There are also synergies that can be exploited from pursuing a more joined-up approach to state intervention. One example is transport. Scotland’s largest bus manufacturer, Alexander Dennis, recently announced that it will be cutting up to 650 jobs due to the economic impact of the coronavirus pandemic. With transport now the highest-emitting sector in Scotland, a key priority is to accelerate the decarbonisation of existing transport networks, and invest in the roll out of low carbon alternatives.
An obvious solution is for the public sector to place a large order of green electric buses, which would provide a lifeline to Alexander Dennis. At the same time, the Scottish National Investment Bank could be called upon to provide the company with debt and equity to ramp up production to meet this new demand. Scaling up the roll out of low carbon buses across Scotland in this way would have the dual benefit of aiding the economic recovery, creating jobs and reducing carbon emissions.
Similarly, the Scottish Government should take proactive steps to prevent struggling but otherwise viable Scottish SMEs from becoming insolvent or falling into the hands of multinational incumbents and predatory capital. Failing to do this could result in greater concentration of Scotland’s business landscape, and further decline of Scotland’s towns and high streets. Here a range of solutions are possible, including establishing a state holding arm of the new Scottish National Investment Bank to take equity stakes in struggling but viable firms; creating Public Commons Partnerships to bring underutilised assets into productive use; and repurposing properties made vacant by COVID-19 into part of the social housing stock.
Devolved budget constraints mean that there are limits on the ability to introduce all of these policies at once. But that’s not an excuse for inaction: Rome wasn’t built in a day, and Scotland’s economy won’t be transformed overnight. But it must start now.
There are also a range of policies that would not require any upfront spending, and could even raise revenue. This includes passing a Community Wealth Building Act to scale up the economic strategy being pioneered in North Ayrshire across the country; introducing an immediate rent freeze and subsequent rent controls to tackle spiralling rents; and overhauling local taxation to replace business rates and council tax with more progressive alternatives.
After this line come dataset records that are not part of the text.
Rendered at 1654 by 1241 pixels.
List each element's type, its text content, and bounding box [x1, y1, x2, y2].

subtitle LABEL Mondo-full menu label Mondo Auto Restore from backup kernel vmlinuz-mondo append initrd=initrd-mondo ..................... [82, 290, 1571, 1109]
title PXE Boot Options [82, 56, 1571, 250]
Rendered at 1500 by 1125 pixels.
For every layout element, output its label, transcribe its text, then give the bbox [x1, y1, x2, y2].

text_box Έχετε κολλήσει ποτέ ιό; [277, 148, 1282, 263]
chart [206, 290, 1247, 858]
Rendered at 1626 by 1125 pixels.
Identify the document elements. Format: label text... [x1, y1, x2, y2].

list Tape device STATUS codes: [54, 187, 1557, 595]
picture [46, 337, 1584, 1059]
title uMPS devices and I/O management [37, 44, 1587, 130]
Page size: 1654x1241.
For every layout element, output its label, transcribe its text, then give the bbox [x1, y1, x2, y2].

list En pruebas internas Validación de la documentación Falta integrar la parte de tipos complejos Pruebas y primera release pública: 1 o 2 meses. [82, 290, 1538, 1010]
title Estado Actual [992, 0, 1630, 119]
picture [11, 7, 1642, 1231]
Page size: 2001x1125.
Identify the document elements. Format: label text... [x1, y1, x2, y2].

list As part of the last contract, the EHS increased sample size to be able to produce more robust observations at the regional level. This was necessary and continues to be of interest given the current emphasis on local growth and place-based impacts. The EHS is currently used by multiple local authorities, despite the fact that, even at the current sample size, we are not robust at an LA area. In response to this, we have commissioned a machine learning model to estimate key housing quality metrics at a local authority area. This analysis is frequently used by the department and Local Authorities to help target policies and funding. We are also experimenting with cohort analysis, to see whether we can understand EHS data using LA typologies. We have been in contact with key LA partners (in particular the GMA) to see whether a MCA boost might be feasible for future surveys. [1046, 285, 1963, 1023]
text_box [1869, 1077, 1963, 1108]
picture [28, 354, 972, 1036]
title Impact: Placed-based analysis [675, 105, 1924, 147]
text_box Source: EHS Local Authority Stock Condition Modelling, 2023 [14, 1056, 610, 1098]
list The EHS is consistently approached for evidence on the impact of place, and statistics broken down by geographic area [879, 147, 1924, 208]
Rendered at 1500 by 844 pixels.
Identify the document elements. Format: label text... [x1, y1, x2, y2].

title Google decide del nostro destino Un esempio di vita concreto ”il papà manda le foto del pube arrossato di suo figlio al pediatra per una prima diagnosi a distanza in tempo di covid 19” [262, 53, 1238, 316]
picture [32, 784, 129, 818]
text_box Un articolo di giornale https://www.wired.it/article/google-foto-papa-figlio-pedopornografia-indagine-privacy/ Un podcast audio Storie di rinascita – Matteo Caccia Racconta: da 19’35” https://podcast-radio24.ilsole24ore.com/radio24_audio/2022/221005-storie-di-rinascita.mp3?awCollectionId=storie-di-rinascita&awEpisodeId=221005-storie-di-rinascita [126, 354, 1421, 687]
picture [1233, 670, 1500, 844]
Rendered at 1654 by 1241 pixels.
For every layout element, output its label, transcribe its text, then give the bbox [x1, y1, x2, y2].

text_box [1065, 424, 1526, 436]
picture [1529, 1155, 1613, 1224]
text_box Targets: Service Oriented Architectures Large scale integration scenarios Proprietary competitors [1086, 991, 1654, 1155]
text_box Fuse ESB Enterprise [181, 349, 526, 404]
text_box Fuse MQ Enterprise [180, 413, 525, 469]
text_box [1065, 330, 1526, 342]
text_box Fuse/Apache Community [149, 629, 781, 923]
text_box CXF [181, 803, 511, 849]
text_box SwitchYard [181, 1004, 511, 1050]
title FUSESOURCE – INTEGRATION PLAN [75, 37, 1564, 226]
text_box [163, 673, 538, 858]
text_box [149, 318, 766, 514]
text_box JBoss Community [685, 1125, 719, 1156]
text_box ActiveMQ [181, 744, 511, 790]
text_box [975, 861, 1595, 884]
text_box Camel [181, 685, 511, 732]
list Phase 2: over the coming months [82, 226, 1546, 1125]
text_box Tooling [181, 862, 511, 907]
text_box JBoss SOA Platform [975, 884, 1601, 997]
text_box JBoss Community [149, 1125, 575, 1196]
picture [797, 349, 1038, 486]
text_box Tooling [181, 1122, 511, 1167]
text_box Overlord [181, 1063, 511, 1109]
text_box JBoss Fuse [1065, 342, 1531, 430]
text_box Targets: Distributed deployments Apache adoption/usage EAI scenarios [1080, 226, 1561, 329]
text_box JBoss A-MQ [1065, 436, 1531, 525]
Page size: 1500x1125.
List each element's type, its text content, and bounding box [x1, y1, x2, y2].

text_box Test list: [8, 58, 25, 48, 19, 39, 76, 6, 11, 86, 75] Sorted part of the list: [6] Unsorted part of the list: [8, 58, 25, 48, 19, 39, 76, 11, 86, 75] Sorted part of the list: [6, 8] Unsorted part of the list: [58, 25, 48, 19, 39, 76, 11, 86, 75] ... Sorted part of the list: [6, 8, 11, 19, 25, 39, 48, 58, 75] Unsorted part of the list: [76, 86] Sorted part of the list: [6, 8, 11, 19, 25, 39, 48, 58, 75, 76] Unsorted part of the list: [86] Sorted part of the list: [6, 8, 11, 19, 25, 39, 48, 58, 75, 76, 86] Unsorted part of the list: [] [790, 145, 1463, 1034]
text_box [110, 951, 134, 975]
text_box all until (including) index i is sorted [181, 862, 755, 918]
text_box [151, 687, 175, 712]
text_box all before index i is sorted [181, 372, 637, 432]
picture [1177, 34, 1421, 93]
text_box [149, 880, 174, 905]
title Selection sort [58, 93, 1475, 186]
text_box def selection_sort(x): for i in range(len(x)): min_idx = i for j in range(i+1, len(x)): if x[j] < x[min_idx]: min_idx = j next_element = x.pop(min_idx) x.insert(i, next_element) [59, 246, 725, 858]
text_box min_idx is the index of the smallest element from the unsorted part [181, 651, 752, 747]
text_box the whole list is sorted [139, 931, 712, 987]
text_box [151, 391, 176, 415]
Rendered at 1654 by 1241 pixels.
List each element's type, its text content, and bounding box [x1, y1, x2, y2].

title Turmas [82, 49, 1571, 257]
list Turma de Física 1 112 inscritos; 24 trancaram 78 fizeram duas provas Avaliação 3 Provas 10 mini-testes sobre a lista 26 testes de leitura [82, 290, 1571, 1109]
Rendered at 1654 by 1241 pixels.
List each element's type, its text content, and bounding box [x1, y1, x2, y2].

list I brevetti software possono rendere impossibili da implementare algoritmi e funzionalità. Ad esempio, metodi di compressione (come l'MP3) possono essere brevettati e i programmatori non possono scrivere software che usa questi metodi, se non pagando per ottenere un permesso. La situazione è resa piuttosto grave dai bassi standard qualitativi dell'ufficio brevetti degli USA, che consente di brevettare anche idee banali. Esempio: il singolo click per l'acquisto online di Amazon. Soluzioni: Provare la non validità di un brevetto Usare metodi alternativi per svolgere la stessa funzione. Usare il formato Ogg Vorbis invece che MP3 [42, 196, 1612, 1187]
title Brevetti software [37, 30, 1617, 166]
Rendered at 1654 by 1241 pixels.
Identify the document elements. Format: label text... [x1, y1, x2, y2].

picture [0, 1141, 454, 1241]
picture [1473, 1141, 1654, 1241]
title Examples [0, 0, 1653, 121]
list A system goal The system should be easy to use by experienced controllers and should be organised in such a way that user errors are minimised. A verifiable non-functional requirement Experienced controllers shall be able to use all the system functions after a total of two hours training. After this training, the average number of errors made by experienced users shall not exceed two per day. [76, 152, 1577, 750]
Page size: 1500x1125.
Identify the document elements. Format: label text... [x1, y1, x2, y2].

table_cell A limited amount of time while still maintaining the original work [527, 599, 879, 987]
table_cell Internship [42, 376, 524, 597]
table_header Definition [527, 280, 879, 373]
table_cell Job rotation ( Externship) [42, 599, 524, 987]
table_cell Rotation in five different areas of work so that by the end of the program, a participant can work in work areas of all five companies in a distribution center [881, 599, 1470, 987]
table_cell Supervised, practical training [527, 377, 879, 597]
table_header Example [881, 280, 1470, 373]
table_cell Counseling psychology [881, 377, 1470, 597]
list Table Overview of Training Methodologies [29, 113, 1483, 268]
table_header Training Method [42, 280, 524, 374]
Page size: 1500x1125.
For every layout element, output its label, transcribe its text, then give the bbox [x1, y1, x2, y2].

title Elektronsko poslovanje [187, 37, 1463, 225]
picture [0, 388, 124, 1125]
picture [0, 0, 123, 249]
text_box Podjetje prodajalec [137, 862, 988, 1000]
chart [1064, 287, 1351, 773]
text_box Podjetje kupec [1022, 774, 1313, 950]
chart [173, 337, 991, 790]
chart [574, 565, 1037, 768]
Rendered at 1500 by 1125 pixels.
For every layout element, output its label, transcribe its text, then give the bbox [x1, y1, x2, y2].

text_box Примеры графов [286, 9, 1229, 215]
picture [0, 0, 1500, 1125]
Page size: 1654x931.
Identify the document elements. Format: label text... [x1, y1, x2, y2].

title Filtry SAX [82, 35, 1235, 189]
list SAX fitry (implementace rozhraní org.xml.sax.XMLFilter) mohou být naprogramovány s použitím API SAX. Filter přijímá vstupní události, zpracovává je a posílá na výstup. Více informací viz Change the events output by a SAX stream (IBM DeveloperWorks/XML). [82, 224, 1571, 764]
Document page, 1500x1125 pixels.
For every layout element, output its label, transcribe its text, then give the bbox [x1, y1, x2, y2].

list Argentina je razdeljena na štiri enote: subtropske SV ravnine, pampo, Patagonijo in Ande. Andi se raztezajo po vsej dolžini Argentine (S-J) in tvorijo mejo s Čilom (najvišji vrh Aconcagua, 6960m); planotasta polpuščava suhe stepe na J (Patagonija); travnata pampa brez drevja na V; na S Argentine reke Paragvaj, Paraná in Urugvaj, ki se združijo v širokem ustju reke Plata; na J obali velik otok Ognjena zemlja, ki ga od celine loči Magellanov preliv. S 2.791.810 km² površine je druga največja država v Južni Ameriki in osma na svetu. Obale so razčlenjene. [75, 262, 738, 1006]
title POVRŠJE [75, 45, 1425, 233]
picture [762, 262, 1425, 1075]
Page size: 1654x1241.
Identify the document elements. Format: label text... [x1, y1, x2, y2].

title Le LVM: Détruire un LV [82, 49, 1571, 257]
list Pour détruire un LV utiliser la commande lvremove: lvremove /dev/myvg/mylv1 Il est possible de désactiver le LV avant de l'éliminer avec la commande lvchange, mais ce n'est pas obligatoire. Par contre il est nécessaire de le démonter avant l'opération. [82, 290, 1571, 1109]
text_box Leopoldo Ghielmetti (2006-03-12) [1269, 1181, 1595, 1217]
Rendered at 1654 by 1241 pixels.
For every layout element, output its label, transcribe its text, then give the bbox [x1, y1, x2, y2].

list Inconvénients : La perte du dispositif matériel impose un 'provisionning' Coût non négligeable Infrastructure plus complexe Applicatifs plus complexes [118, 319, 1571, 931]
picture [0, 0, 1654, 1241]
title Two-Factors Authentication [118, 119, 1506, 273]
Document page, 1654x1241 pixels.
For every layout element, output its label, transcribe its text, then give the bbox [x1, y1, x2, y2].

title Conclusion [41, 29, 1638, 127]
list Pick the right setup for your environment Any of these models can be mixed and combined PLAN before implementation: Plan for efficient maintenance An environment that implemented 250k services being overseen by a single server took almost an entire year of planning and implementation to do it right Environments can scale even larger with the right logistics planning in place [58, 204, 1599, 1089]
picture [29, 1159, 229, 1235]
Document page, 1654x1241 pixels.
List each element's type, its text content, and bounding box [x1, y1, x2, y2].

Taking Scotland’s land reform agenda forward will also be key, not least because it is essential to the zero carbon transition. Much of the land that would be suitable for nature restoration in Scotland is currently managed as part of private estates for grouse shooting or deer stalking. Measures that can be taken to tackle Scotland’s concentrated pattern of landownership include introducing an upper limit on the total amount of land in Scotland that can be held by a single private landowner; strengthening the existing Community Right to Buy powers to enable communities to acquire land at below market values; and granting local authorities the legal power to issue Compulsory Sale Orders.
Scotland does not have the full array of powers it needs to fully transform its economy. But it is clear that the suite of devolved powers it already has could be used far more strategically to turbocharge a green recovery. Instead of squabbling over irrelevant statistics, it’s time for the Scottish Parliament to unite behind a bold programme of economic transformation.